Until now we have adopted a divide--and--conquer approach: the video alignment problem has been decomposed in two subproblems, namely, synchronization and frame registration, to be solved independently, for the sake of tractability. The shortcoming of this approach is that errors on the first step propagate to the second. Hence, in Chap. 5, we reformulate the problem as a simultaneous inference of both the time and spatial correspondence. Our new formulation generalizes the 'classic' case of fixed geometric transform and linear time mapping.

Learning the synchronization correspondence according to slice matching that works directly on temporal domain (Slice Matching)
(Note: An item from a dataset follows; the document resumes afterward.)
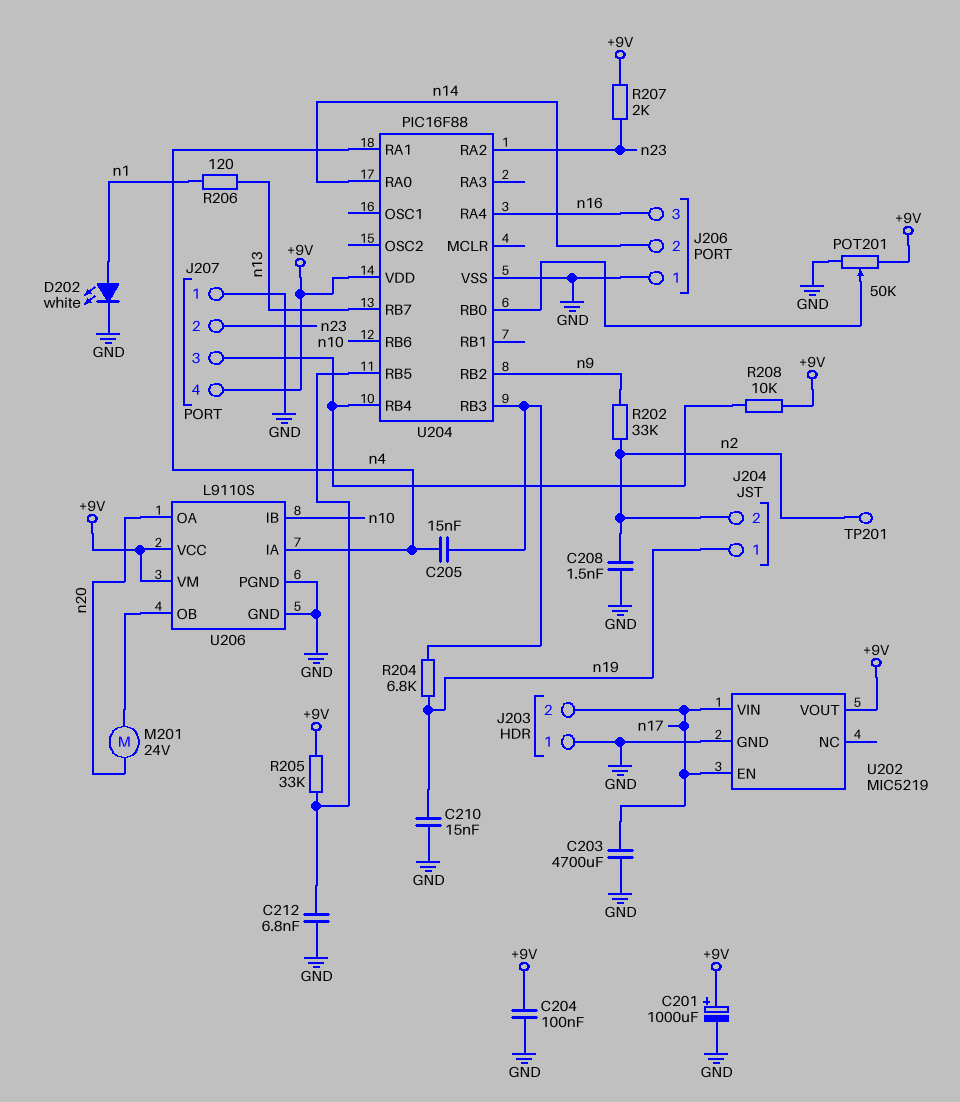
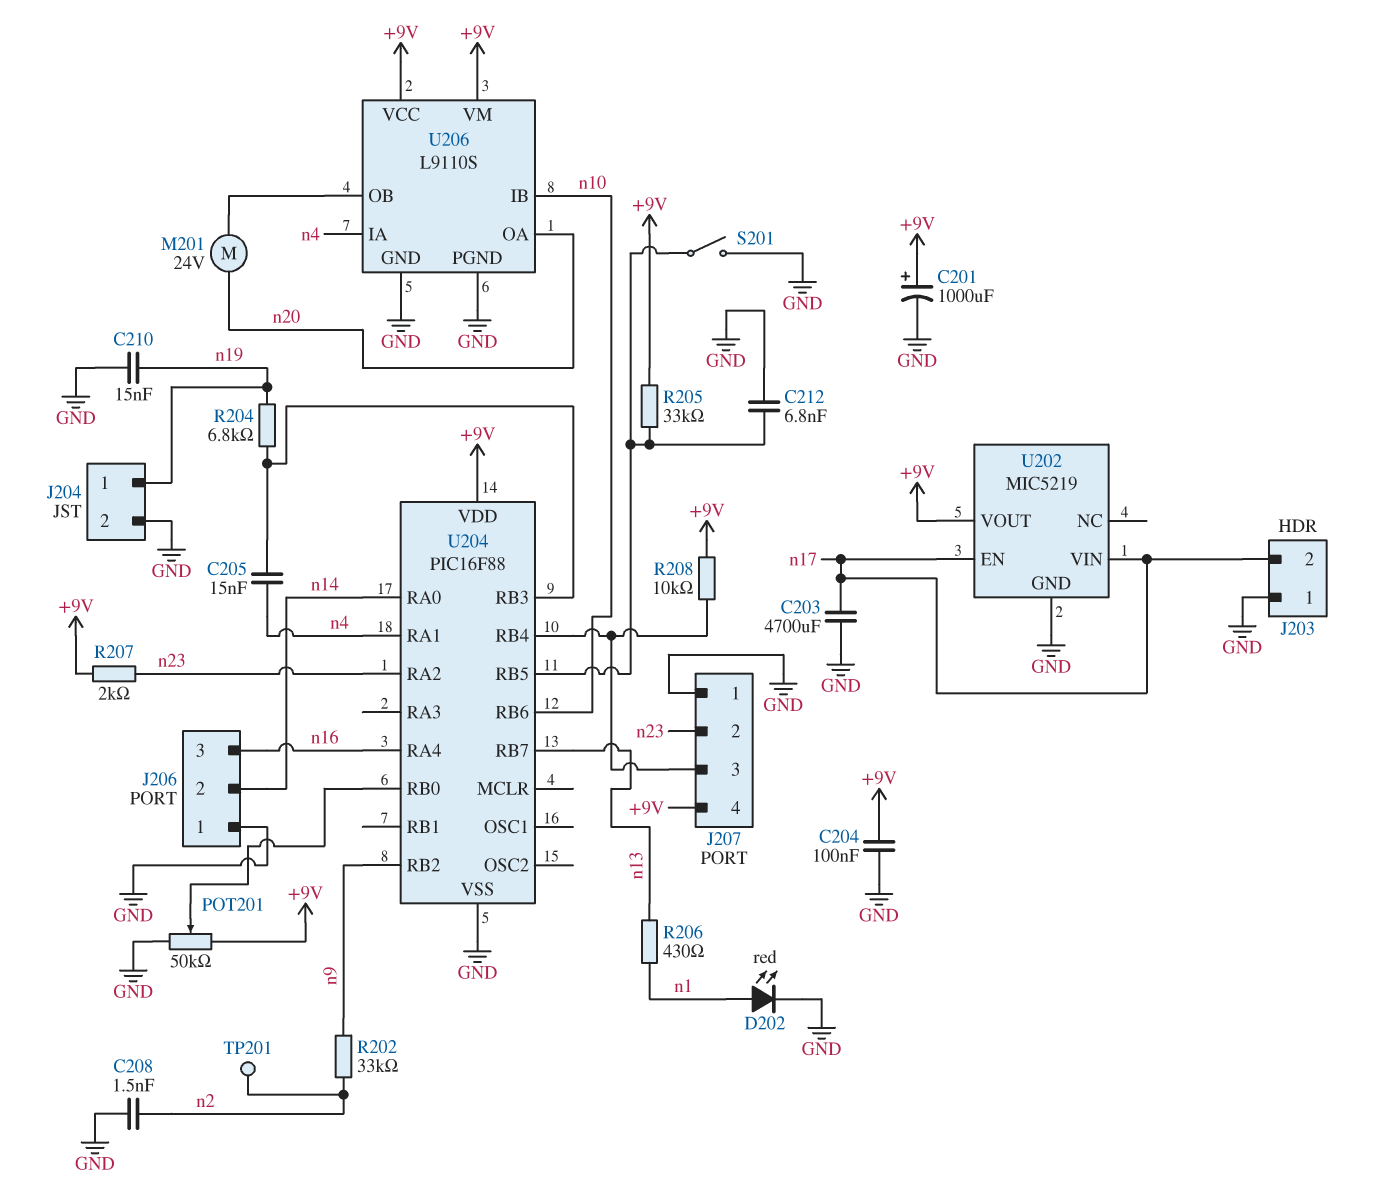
D202: LED white (A n1, K GND) -> LED red (A n1, K GND)
J204 pin 2: n2 -> GND
R206: 120 (n1, n13) -> 430 (n1, n13)
S201: none -> switch (GND, U204/RB5)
Instead of inferring the temporal correspondence based on frame similarities, in Chap. 6 we work directly on the temporal domain since the synchronization is based on slice matching. The key idea of the algorithm is to exploit the analogy between image matching and slice matching. Image matching provides putative spatial matches to estimate a geometric transformation; whereas slice matching provides putative temporal correspondences that can be used to estimate the temporal mapping. Furthermore, we learn the temporal correspondence based on that putative correspondences. This allows us to process new types of sequences, like indoor sequences, without manual parameter tunning.

Applications


The outline of the applications based on Online Video Alignment presented in this dissertation and their result webpages are as:

On-board Road Detection

Road detection is an essential functionality for supporting advanced driver assistance systems (ADAS) such as road following and vehicle and pedestrian detection. The major challenges for detecting road areas in images are dealing with lighting variations and the presence of objects on the scene. Current road detection algorithms characterize road areas at pixel level and grouping them accordingly. However, these algorithms fail in presence of strong shadows and lighting variations. We propose a road detection algorithm that exploits the similarities occurred when a vehicle follows the same trajectory more than once. Thus, image areas depicting drivable road surfaces are inferred by transferring the knowledge learned previously. Then, video alignment is combined with a refinement step to provide the required accuracy. Experiments are conducted on different video sequences taken in different scenarios and daytime. Qualitative and quantitative evaluations prove that the proposed algorithm is robust to varying imaging conditions and scenarios.

Vehicle Geolocation

Geolocation is a key component in automotive navigation systems or for managing fleets of vehicles. The most employed sensor for geolocation is the GPS receiver. Its accuracy may be drastically reduced in urban areas due to multiple reception path or satellite occlusions. In this chapter we propose a novel method for estimating the geospatial location of a vehicle based on on--line video matching. The key idea is to infer the vehicle location based just on visual information: assigning each newly acquired frame to a frame in the topological--map made of sequences so that they are acquired at the same position, and transfer the geospatial location of this retrieved frame to the recent frame. Moreover, we propose a qualified method to annotate the geospatial location for all the images in the map. The key advantages of the proposed vehicle geolocation are: 1) the increase of the rate and the accuracy of the vehicle position with regard to a consumer GPS and 2) the ability to localize a vehicle even when a GPS is not available or is not reliable enough, like in certain urban areas. Experimental results for urban environments on three different datasets are presented, showing an average of relative accuracy of 1.6 meters.